Le Bureau français d'enquêtes et d'analyses (BEA) a recruté 150 volontaires pour ratisser une zone boisée de l'Yonne ce mercredi. Le 25 juillet dernier, un Airbus A220 survolait le département et a perdu une pièce en vol : c'est cette pièce qui est recherchée.

Une demi-couronne de 70 cm de diamètre en titane d'un A220 est toujours portée disparue dans l'Yonne à ce jour
Une demi-couronne de 70 cm de diamètre en titane d'un A220 est toujours portée disparue dans l'Yonne à ce jour © Radio France / Stéphane Iglesis

"C'est une première, on ne l'a jamais fait en France ni ailleurs", explique Sébastien Barthe, porte-parole du Bureau français d'enquêtes et d'analyses (BEA). Mercredi, 150 bénévoles participent à la recherche des débris d'un Airbus A 220 dans l'Yonne. Cette gigantesque battue est organisée par le BEA pour retrouver une pièce de moteur perdue en vol par cet appareil, en juillet dernier. Il s'agit précisément d'une demi-couronne de 70 cm de diamètre en titane qui s'est peut-être brisée en plusieurs morceaux. 

"Le 25 juillet, lors d'un vol Genève-Londres en phase de croisière, le moteur gauche de l'avion a subi une défaillance mécanique et des pièces seraient tombées dans une zone boisée non habitée proche des communes de Perrigny-sur-Armançon et de Cry", à la frontière avec la Côte-d'Or, a détaillé le BEA dans un communiqué avant de lancer un appel pour recruter des volontaires.
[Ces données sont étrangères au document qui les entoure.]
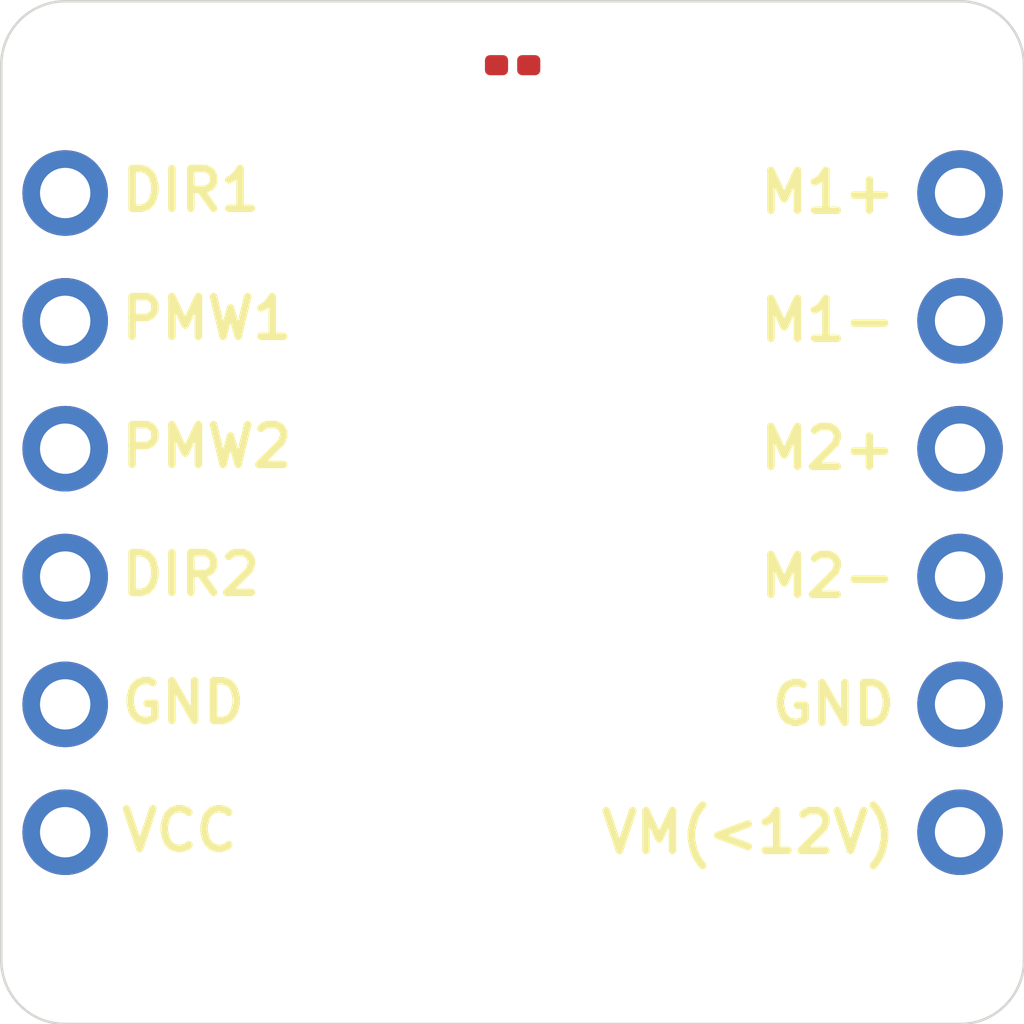
<source format=kicad_pcb>
(kicad_pcb
	(version 20240108)
	(generator "pcbnew")
	(generator_version "8.0")
	(general
		(thickness 1.6)
		(legacy_teardrops no)
	)
	(paper "A4")
	(layers
		(0 "F.Cu" signal)
		(31 "B.Cu" signal)
		(32 "B.Adhes" user "B.Adhesive")
		(33 "F.Adhes" user "F.Adhesive")
		(34 "B.Paste" user)
		(35 "F.Paste" user)
		(36 "B.SilkS" user "B.Silkscreen")
		(37 "F.SilkS" user "F.Silkscreen")
		(38 "B.Mask" user)
		(39 "F.Mask" user)
		(40 "Dwgs.User" user "User.Drawings")
		(41 "Cmts.User" user "User.Comments")
		(42 "Eco1.User" user "User.Eco1")
		(43 "Eco2.User" user "User.Eco2")
		(44 "Edge.Cuts" user)
		(45 "Margin" user)
		(46 "B.CrtYd" user "B.Courtyard")
		(47 "F.CrtYd" user "F.Courtyard")
		(48 "B.Fab" user)
		(49 "F.Fab" user)
		(50 "User.1" user)
		(51 "User.2" user)
		(52 "User.3" user)
		(53 "User.4" user)
		(54 "User.5" user)
		(55 "User.6" user)
		(56 "User.7" user)
		(57 "User.8" user)
		(58 "User.9" user)
	)
	(setup
		(pad_to_mask_clearance 0)
		(allow_soldermask_bridges_in_footprints no)
		(pcbplotparams
			(layerselection 0x00010fc_ffffffff)
			(plot_on_all_layers_selection 0x0000000_00000000)
			(disableapertmacros no)
			(usegerberextensions no)
			(usegerberattributes yes)
			(usegerberadvancedattributes yes)
			(creategerberjobfile yes)
			(dashed_line_dash_ratio 12.000000)
			(dashed_line_gap_ratio 3.000000)
			(svgprecision 4)
			(plotframeref no)
			(viasonmask no)
			(mode 1)
			(useauxorigin no)
			(hpglpennumber 1)
			(hpglpenspeed 20)
			(hpglpendiameter 15.000000)
			(pdf_front_fp_property_popups yes)
			(pdf_back_fp_property_popups yes)
			(dxfpolygonmode yes)
			(dxfimperialunits yes)
			(dxfusepcbnewfont yes)
			(psnegative no)
			(psa4output no)
			(plotreference yes)
			(plotvalue yes)
			(plotfptext yes)
			(plotinvisibletext no)
			(sketchpadsonfab no)
			(subtractmaskfromsilk no)
			(outputformat 1)
			(mirror no)
			(drillshape 1)
			(scaleselection 1)
			(outputdirectory "")
		)
	)
	(net 0 "")
	(footprint "LED_SMD:LED_0201_0603Metric" (layer "F.Cu") (at 128.27 88.9))
	(footprint (layer "F.Cu") (at 137.16 99.06))
	(footprint (layer "F.Cu") (at 119.38 101.6))
	(footprint (layer "F.Cu") (at 137.16 93.98))
	(footprint (layer "F.Cu") (at 137.16 101.6))
	(footprint (layer "F.Cu") (at 119.38 96.52))
	(footprint (layer "F.Cu") (at 119.38 91.44))
	(footprint (layer "F.Cu") (at 119.38 93.98))
	(footprint (layer "F.Cu") (at 119.38 104.14))
	(footprint (layer "F.Cu") (at 137.16 104.14))
	(footprint (layer "F.Cu") (at 137.16 91.44))
	(footprint (layer "F.Cu") (at 119.38 99.06))
	(footprint (layer "F.Cu") (at 137.16 96.52))
	(gr_arc
		(start 118.11 88.9)
		(mid 118.481974 88.001974)
		(end 119.38 87.63)
		(stroke
			(width 0.05)
			(type default)
		)
		(layer "Edge.Cuts")
		(uuid "3712036c-cce0-4f08-9adb-21ff9102f5cb")
	)
	(gr_arc
		(start 119.38 107.95)
		(mid 118.481974 107.578026)
		(end 118.11 106.68)
		(stroke
			(width 0.05)
			(type default)
		)
		(layer "Edge.Cuts")
		(uuid "3aef427e-604b-4f6c-b781-4c78f0bac312")
	)
	(gr_arc
		(start 138.43 106.68)
		(mid 138.058026 107.578026)
		(end 137.16 107.95)
		(stroke
			(width 0.05)
			(type default)
		)
		(layer "Edge.Cuts")
		(uuid "71603777-bed4-4acf-a07e-fa2387ec3b3c")
	)
	(gr_line
		(start 119.38 107.95)
		(end 137.16 107.95)
		(stroke
			(width 0.05)
			(type default)
		)
		(layer "Edge.Cuts")
		(uuid "93f60c60-490c-4d85-8172-d49d8ed60ad7")
	)
	(gr_arc
		(start 137.16 87.63)
		(mid 138.058026 88.001974)
		(end 138.43 88.9)
		(stroke
			(width 0.05)
			(type default)
		)
		(layer "Edge.Cuts")
		(uuid "9c947d8b-66b5-40a9-8e82-0d58a7678c6d")
	)
	(gr_line
		(start 138.43 106.68)
		(end 138.43 88.9)
		(stroke
			(width 0.05)
			(type default)
		)
		(layer "Edge.Cuts")
		(uuid "bcf42310-9f4a-451c-821d-c08d5c1389f9")
	)
	(gr_line
		(start 118.11 88.9)
		(end 118.11 106.68)
		(stroke
			(width 0.05)
			(type default)
		)
		(layer "Edge.Cuts")
		(uuid "dba6ca38-92fb-42e2-82f7-7d9ec34422bd")
	)
	(gr_line
		(start 137.16 87.63)
		(end 119.38 87.63)
		(stroke
			(width 0.05)
			(type default)
		)
		(layer "Edge.Cuts")
		(uuid "f57af8a2-15c1-47aa-9268-13a1e855d03a")
	)
	(gr_text "M1+\n\nM1-\n\nM2+\n\nM2-\n\nGND\n\nVM(<12V)\n"
		(at 135.946447 104.605587 0)
		(layer "F.SilkS")
		(uuid "503b2ea6-dc94-45b1-831e-7a85df9e1337")
		(effects
			(font
				(size 0.79 0.79)
				(thickness 0.15)
			)
			(justify right bottom)
		)
	)
	(gr_text "DIR1\n\nPMW1\n\nPMW2\n\nDIR2\n\nGND\n\nVCC\n"
		(at 120.423369 104.567068 0)
		(layer "F.SilkS")
		(uuid "9fd45e64-564b-43f7-97c0-eae6a8b8836b")
		(effects
			(font
				(size 0.79 0.79)
				(thickness 0.15)
			)
			(justify left bottom)
		)
	)
)
</source>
Le vol avait dû être dérouté vers Paris, où l'avion s'était posé.

Le NTSB, l'homologue du BEA aux États-Unis, chapeaute l'enquête étant donné que le moteur, de marque Pratt & Whitney, est américain. 

Une première dans le monde

Une battue avec un "dispositif large" est donc organisée mercredi. Elle sera prolongée avec un "dispositif réduit" jeudi et vendredi. Aux côtés des bénévoles, se trouveront des agents de l'aviation civile, des gendarmes et des agents de l'Institut géographique national (IGN). Des enquêtes sur des événements non-mortels sont régulièrement menées, mais jamais encore avec des recherches au sol.

"On a réuni deux cents personnes sur la journée du 6 novembre, des gens de l'ONF, des anciens d'Air France, des passionnés d'aviation, des pilotes privés, et on a aussi des gens de la région", précise Sébastien Barthe, directeur de la communication et porte-parole du BEA.  

La journée commencera par un briefing à 8 heures. Des groupes d'une dizaine de personnes seront formés et dirigés par un agent du BEA. Le soir, ces 200 participants se retrouveront autour d'un repas : "on a invité les élus qui nous ont beaucoup aidés, on a essayé de faire un repas très sympa pour remercier les volontaires."

"On a défini des zones prioritaires de recherche qui sont censées être les zones les plus probables de chute de la pièce que l'on recherche", rapporte le porte-parole. "L'idée est de faire une inspection au sol et dans les airs parce qu'il est pas exclu que la pièce puisse être dans les arbres." Cette zone de recherches a été longue à établir par le BEA. C'est pourquoi les recherches n'ont lieu que deux mois après. Et le temps presse. La neige ou des chutes de feuilles rendraient l'exploration encore plus difficiles, "c'est pour ça que les recherches se déroulent à cette période."

D'autres anomalies repérées sur des Airbus A 220

"Deux autres événements (ont eu lieu) le 16 septembre et le 15 octobre, également des anomalies moteur qui, ces fois-là, n'ont pas fait l'objet de perte de pièces en vol", précise Sébastien Barthe. Le 16 septembre, le vol a été dérouté sur Genève où des pièces endommagées sont restées coincées dans le moteur et sont en cours d'analyse selon le communiqué du BEA.